EXTRACTED TEXT:
□ □ □ □ □
SIMT Intrinsics
For the CUDA backend, Taichi supports warp-level and block-level intrinsics, which are needed for writing high-performance SIMT kernels. You can use them in Taichi similar to the usage in CUDA kernels. Currently, the following functions are supported:
Operation | Mapped CUDA intrinsic |
---|---|
ti.simt.warp.all_nonzero | __all_sync |
ti.simt.warp.any_nonzero | __any_sync |
ti.simt.warp.unique | __uni_sync |
ti.simt.warp.ballot | __ballot_sync |
ti.simt.warp.shfl_sync_i32 | __shfl_sync |
ti.simt.warp.shfl_sync_f32 | __shfl_sync |
ti.simt.warp.shfl_up_i32 | __shfl_up_sync |
ti.simt.warp.shfl_up_f32 | __shfl_up_sync |
ti.simt.warp.shfl_down_i32 | __shfl_down_sync |
ti.simt.warp.shfl_down_f32 | __shfl_down_sync |
ti.simt.warp.shfl_xor_i32 | __shfl_xor_sync |
ti.simt.warp.match_any | __match_any_sync |
ti.simt.warp.match_all | __match_all_sync |
ti.simt.warp.active_mask | __activemask |
ti.simt.warp.sync | __syncwarp |
See Taichi's API reference for more information on each function.
Here is an example of performing data exchange within a warp in Taichi:
a = ti.field(dtype=ti.i32, shape=32)
@ti.kernel
def foo():
ti.loop_config(block_dim=32)
for i in range(32):
a[i] = ti.simt.warp.shfl_up_i32(ti.u32(0xFFFFFFFF), a[i], 1)
for i in range(32):
a[i] = i * i
foo()
for i in range(1, 32):
assert a[i] == (i - 1) * (i - 1)
□ □ □ □ □
RAW DATA:

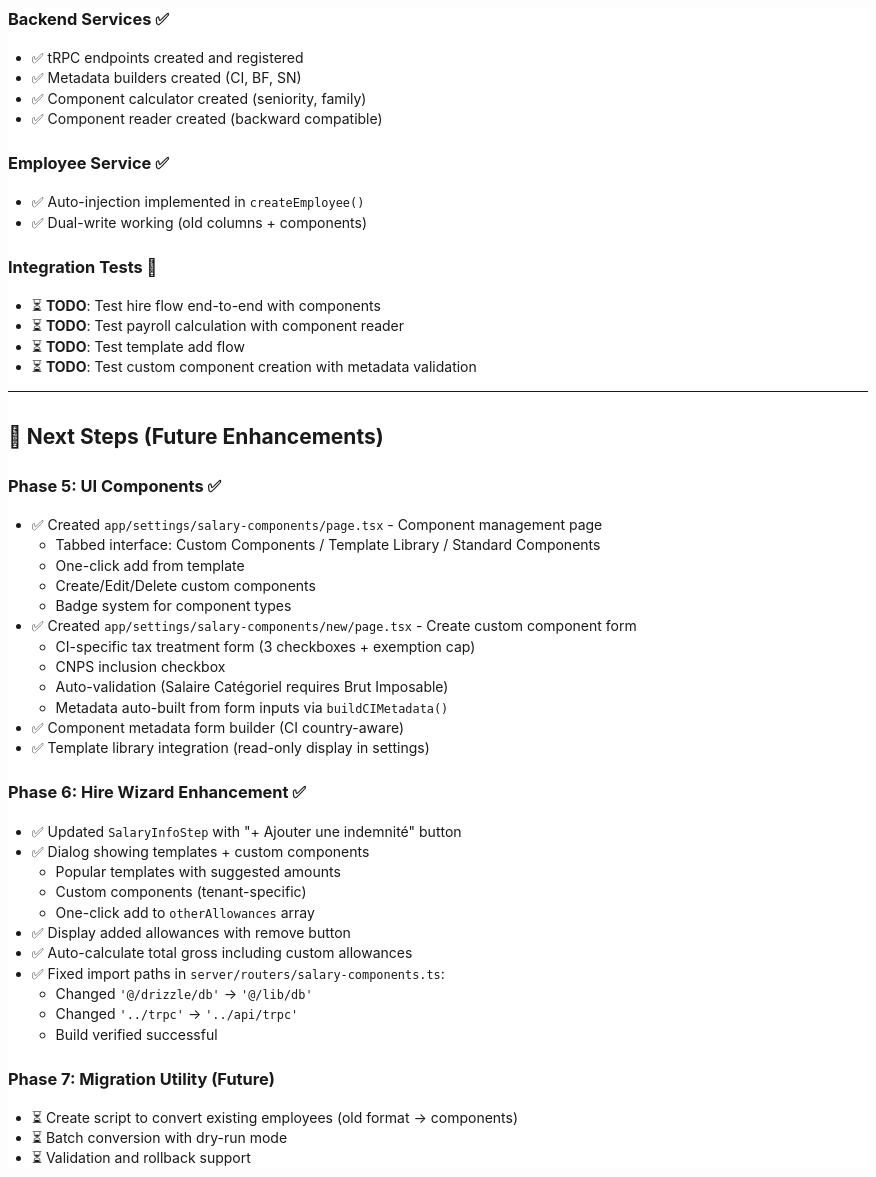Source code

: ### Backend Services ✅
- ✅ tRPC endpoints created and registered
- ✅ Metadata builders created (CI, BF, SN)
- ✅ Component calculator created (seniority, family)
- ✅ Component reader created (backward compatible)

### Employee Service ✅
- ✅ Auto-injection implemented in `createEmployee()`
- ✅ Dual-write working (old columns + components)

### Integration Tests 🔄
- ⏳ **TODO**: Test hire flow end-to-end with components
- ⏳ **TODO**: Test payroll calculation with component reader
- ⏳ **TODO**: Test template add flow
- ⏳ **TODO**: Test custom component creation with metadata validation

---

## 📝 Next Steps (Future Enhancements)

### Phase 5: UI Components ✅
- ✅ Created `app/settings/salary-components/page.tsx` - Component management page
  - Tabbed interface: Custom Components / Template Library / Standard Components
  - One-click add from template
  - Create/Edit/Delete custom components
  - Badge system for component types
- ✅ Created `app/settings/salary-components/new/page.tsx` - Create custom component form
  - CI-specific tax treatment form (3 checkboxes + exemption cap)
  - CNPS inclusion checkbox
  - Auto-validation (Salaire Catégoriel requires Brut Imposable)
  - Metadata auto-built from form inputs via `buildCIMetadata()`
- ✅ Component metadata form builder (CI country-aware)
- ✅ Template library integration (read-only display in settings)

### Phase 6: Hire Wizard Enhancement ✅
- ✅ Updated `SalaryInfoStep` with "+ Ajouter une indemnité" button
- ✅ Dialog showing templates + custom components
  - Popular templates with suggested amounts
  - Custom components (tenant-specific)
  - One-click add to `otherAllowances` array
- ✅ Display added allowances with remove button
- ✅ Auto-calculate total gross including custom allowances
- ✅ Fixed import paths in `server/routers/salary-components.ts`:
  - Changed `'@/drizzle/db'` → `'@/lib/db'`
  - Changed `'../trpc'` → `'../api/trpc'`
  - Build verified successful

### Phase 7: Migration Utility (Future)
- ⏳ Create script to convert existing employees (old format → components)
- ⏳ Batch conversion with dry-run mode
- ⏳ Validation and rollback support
□ □ □ □ □
COMPLETE THE FOLLOWING:
A. Print the portion of the SIMT intrinsics page starting at "Here is an example" and ending at "a[i] == (i - 1) * (i - 1)", word for word.
B. Output the lines of the entries starting at the line that contains "Backend Services ✅" and ending at the last line of the entries, both included, with nothing changed.
The SIMT intrinsics page and the entries are separate material.

WRITTEN ANSWERS:
A.
Here is an example of performing data exchange within a warp in Taichi:
a = ti.field(dtype=ti.i32, shape=32)
@ti.kernel
def foo():
ti.loop_config(block_dim=32)
for i in range(32):
a[i] = ti.simt.warp.shfl_up_i32(ti.u32(0xFFFFFFFF), a[i], 1)
for i in range(32):
a[i] = i * i
foo()
for i in range(1, 32):
assert a[i] == (i - 1) * (i - 1)

B.
: ### Backend Services ✅
- ✅ tRPC endpoints created and registered
- ✅ Metadata builders created (CI, BF, SN)
- ✅ Component calculator created (seniority, family)
- ✅ Component reader created (backward compatible)

### Employee Service ✅
- ✅ Auto-injection implemented in `createEmployee()`
- ✅ Dual-write working (old columns + components)

### Integration Tests 🔄
- ⏳ **TODO**: Test hire flow end-to-end with components
- ⏳ **TODO**: Test payroll calculation with component reader
- ⏳ **TODO**: Test template add flow
- ⏳ **TODO**: Test custom component creation with metadata validation

---

## 📝 Next Steps (Future Enhancements)

### Phase 5: UI Components ✅
- ✅ Created `app/settings/salary-components/page.tsx` - Component management page
  - Tabbed interface: Custom Components / Template Library / Standard Components
  - One-click add from template
  - Create/Edit/Delete custom components
  - Badge system for component types
- ✅ Created `app/settings/salary-components/new/page.tsx` - Create custom component form
  - CI-specific tax treatment form (3 checkboxes + exemption cap)
  - CNPS inclusion checkbox
  - Auto-validation (Salaire Catégoriel requires Brut Imposable)
  - Metadata auto-built from form inputs via `buildCIMetadata()`
- ✅ Component metadata form builder (CI country-aware)
- ✅ Template library integration (read-only display in settings)

### Phase 6: Hire Wizard Enhancement ✅
- ✅ Updated `SalaryInfoStep` with "+ Ajouter une indemnité" button
- ✅ Dialog showing templates + custom components
  - Popular templates with suggested amounts
  - Custom components (tenant-specific)
  - One-click add to `otherAllowances` array
- ✅ Display added allowances with remove button
- ✅ Auto-calculate total gross including custom allowances
- ✅ Fixed import paths in `server/routers/salary-components.ts`:
  - Changed `'@/drizzle/db'` → `'@/lib/db'`
  - Changed `'../trpc'` → `'../api/trpc'`
  - Build verified successful

### Phase 7: Migration Utility (Future)
- ⏳ Create script to convert existing employees (old format → components)
- ⏳ Batch conversion with dry-run mode
- ⏳ Validation and rollback support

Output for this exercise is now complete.